ASSIGNED TASK:
Reproduce the text lines of each of the following entries verbatim, omitting the pictures.

*** LISTED RECORDS ***

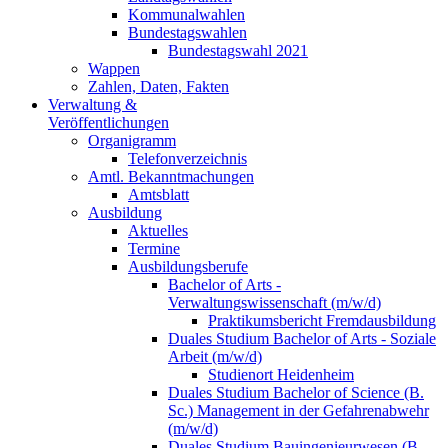
Kommunalwahlen
Bundestagswahlen
Bundestagswahl 2021
Wappen
Zahlen, Daten, Fakten
Verwaltung &
Veröffentlichungen
Organigramm
Telefonverzeichnis
Amtl. Bekanntmachungen
Amtsblatt
Ausbildung
Aktuelles
Termine
Ausbildungsberufe
Bachelor of Arts -
Verwaltungswissenschaft (m/w/d)
Praktikumsbericht Fremdausbildung
Duales Studium Bachelor of Arts - Soziale
Arbeit (m/w/d)
Studienort Heidenheim
Duales Studium Bachelor of Science (B.
Sc.) Management in der Gefahrenabwehr
(m/w/d)
Duales Studium Bauingenieurwesen (B.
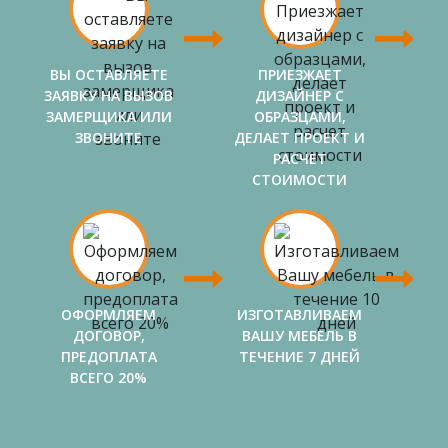
ВЫ ОСТАВЛЯЕТЕ
ПРИЕЗЖАЕТ
ЗАЯВКУ НА ВЫЗОВ
ДИЗАЙНЕР С
ЗАМЕРЩИКА ИЛИ
ОБРАЗЦАМИ,
ЗВОНИТЕ
ДЕЛАЕТ ПРОЕКТ И
РАСЧЕТ
СТОИМОСТИ
ОФОРМЛЯЕМ
ИЗГОТАВЛИВАЕМ
ДОГОВОР,
ВАШУ МЕБЕЛЬ В
ПРЕДОПЛАТА
ТЕЧЕНИЕ 7 ДНЕЙ
ВСЕГО 20%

*** End of LISTED RECORDS ***

SOLUTION TO THIS EXERCISE:
Kommunalwahlen
Bundestagswahlen
Bundestagswahl 2021
Wappen
Zahlen, Daten, Fakten
Verwaltung &
Veröffentlichungen
Organigramm
Telefonverzeichnis
Amtl. Bekanntmachungen
Amtsblatt
Ausbildung
Aktuelles
Termine
Ausbildungsberufe
Bachelor of Arts -
Verwaltungswissenschaft (m/w/d)
Praktikumsbericht Fremdausbildung
Duales Studium Bachelor of Arts - Soziale
Arbeit (m/w/d)
Studienort Heidenheim
Duales Studium Bachelor of Science (B.
Sc.) Management in der Gefahrenabwehr
(m/w/d)
Duales Studium Bauingenieurwesen (B.
ВЫ ОСТАВЛЯЕТЕ
ПРИЕЗЖАЕТ
ЗАЯВКУ НА ВЫЗОВ
ДИЗАЙНЕР С
ЗАМЕРЩИКА ИЛИ
ОБРАЗЦАМИ,
ЗВОНИТЕ
ДЕЛАЕТ ПРОЕКТ И
РАСЧЕТ
СТОИМОСТИ
ОФОРМЛЯЕМ
ИЗГОТАВЛИВАЕМ
ДОГОВОР,
ВАШУ МЕБЕЛЬ В
ПРЕДОПЛАТА
ТЕЧЕНИЕ 7 ДНЕЙ
ВСЕГО 20%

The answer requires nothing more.